Lisa Dodson
Author, Professor, and Public Sociologist
Lisa is a professor of sociology at Boston College and teaches graduate and undergraduate courses on poverty, work and family, and public policy. She has published numerous articles and policy papers based on collaborative research with people who are coping with economic hardship in the US. Dodson’s most recent focus is documenting the family effects of a deeply stratified economy that is undermining working families and the larger society. Currently, she is leading a study that is documenting barriers and successes of low-income mothers and children working with the Boston-based anti-poverty organization, the Crittenton Women’s Union.

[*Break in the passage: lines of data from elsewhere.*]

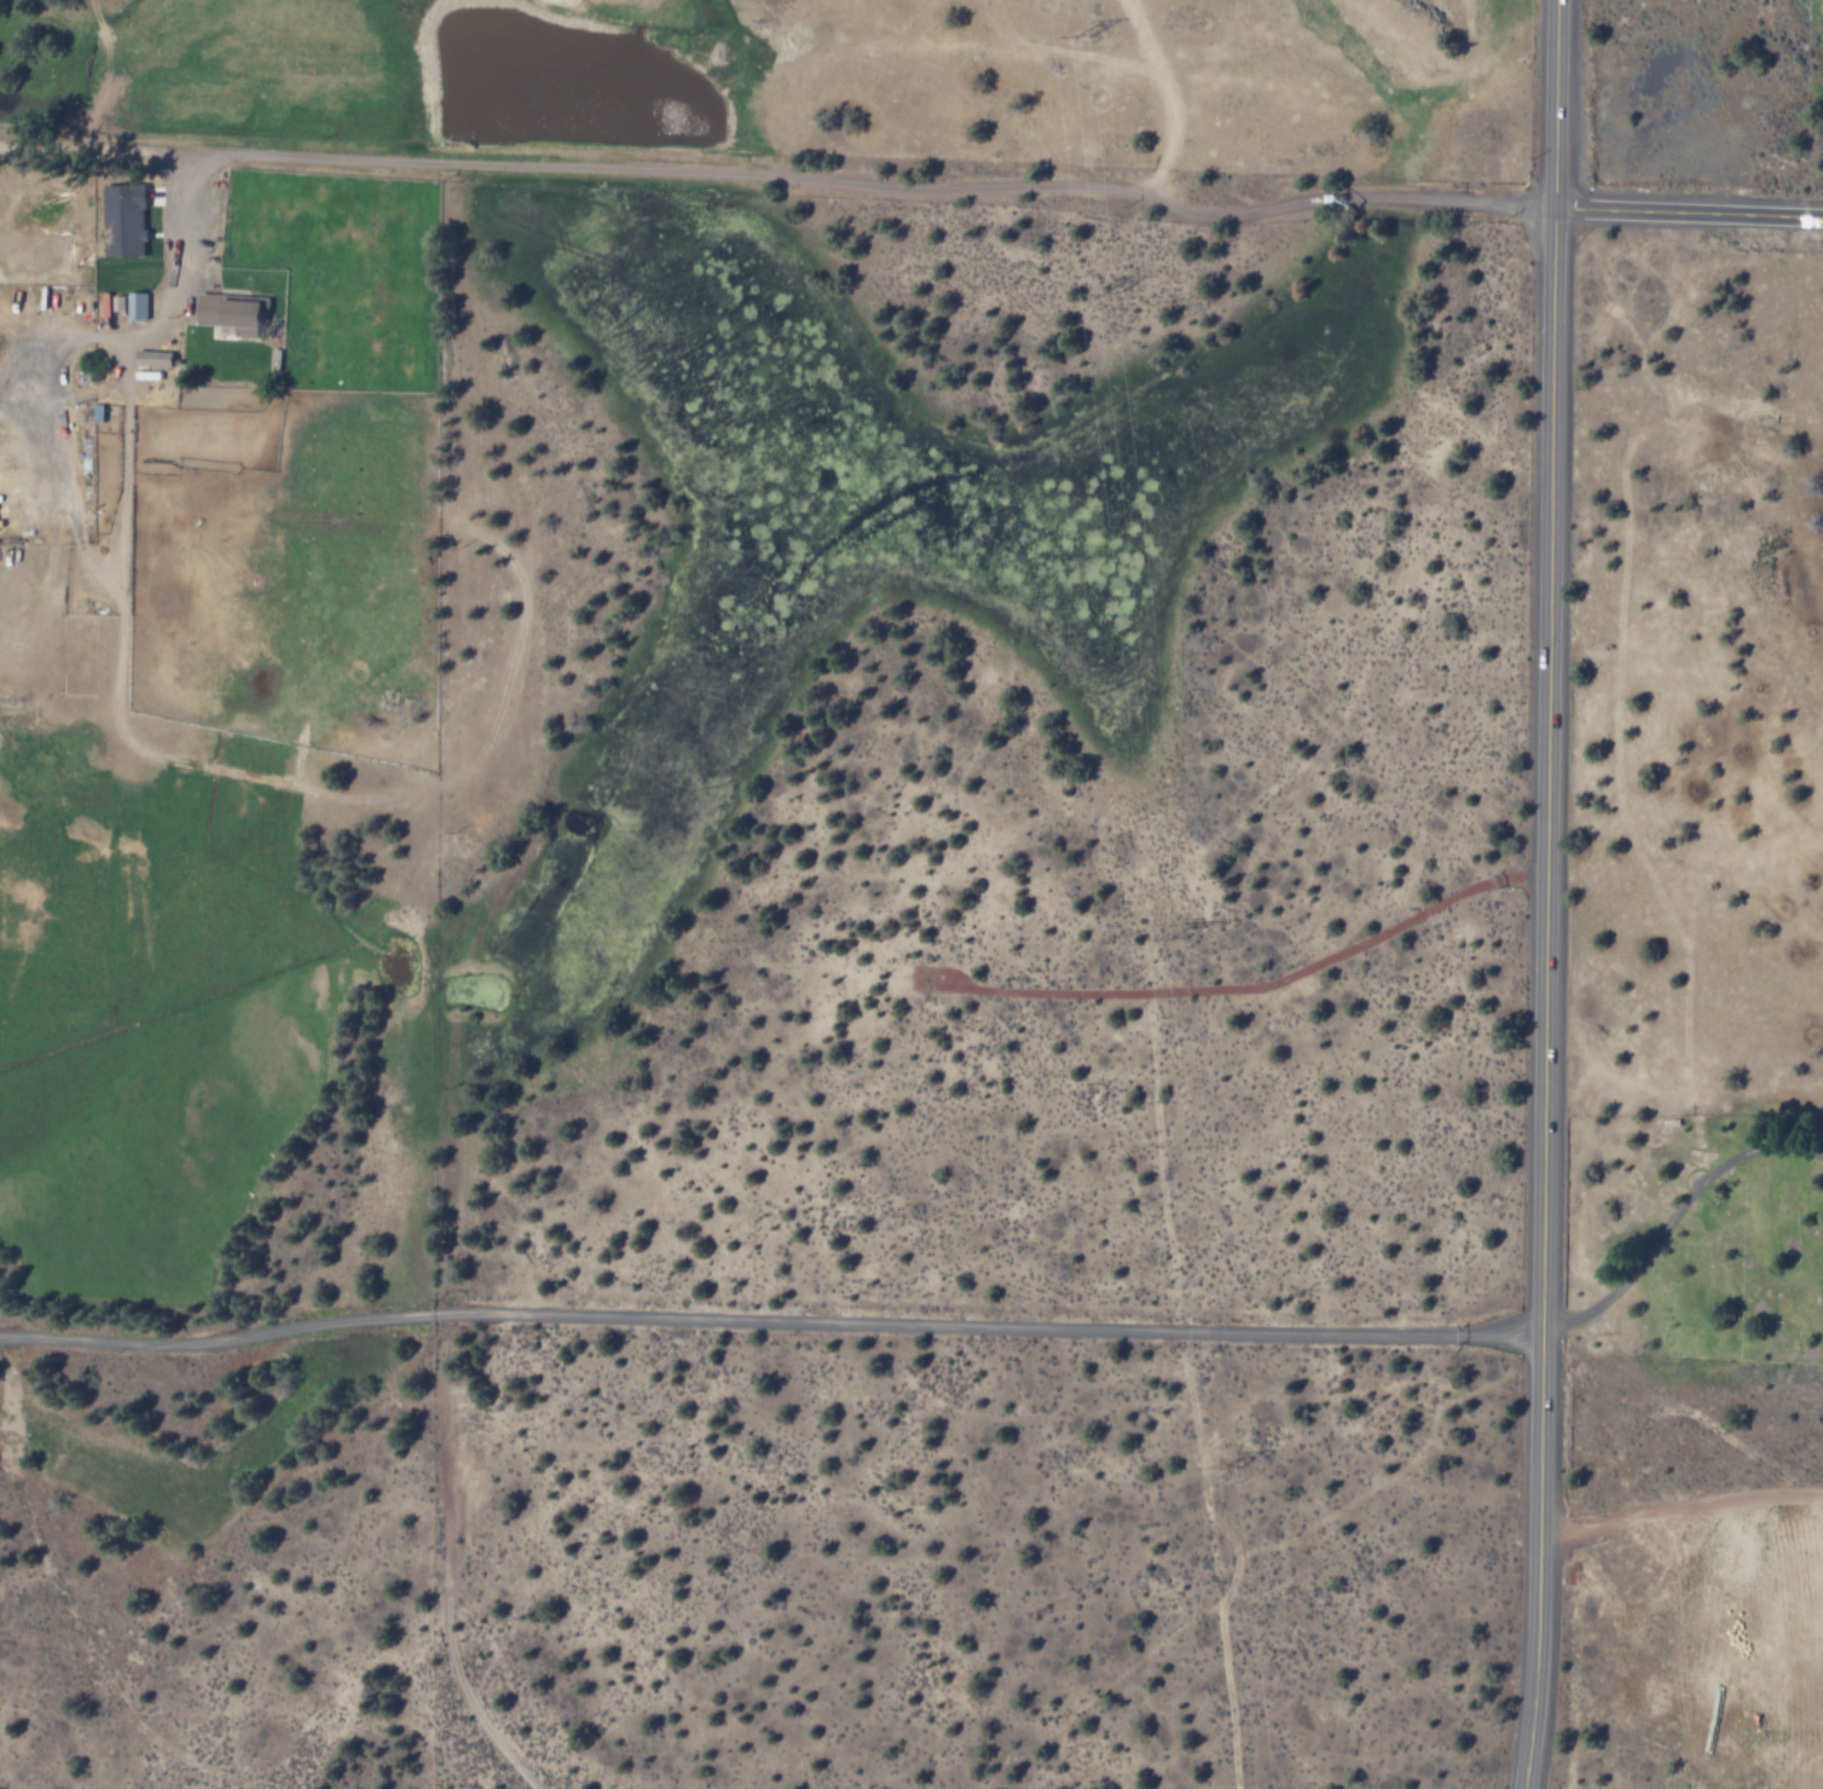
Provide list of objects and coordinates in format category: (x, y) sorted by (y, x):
power tower: (1078, 35)
crop: (855, 78)
road: (869, 188)
road: (1688, 214)
building: (127, 220)
power tower: (1100, 292)
building: (137, 306)
building: (235, 312)
building: (155, 358)
building: (98, 413)
crop: (148, 756)
road: (1548, 894)
power tower: (1168, 939)
road: (770, 1320)
power tower: (1227, 1466)
road: (1229, 1582)
road: (447, 1636)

Previously, Dodson was on the faculty at Harvard University and a Policy Fellow at the Radcliffe Public Policy Center where she wrote her first book Don’t Call Us Out of Name: The Untold Lives of Women and Girls in Poor America (Beacon Press 1999). The book explored the lives of low-income mothers raising children after welfare reform. Based on her research, Dodson has presented findings at US Congressional hearings and recently to the US Equal Employment Opportunity Commission, as well as in many community organizations, labor groups, and public school and health forums. In her earlier career, Dr. Dodson was the director of women’s health division for the Commonwealth of Massachusetts, an obstetrical nurse, and labor union organizer.
Lisa Dodson’s new book The Moral Underground is featured in The American Prospect January 2010 and she will be discussing the book in numerous national radio shows over the spring of 2010.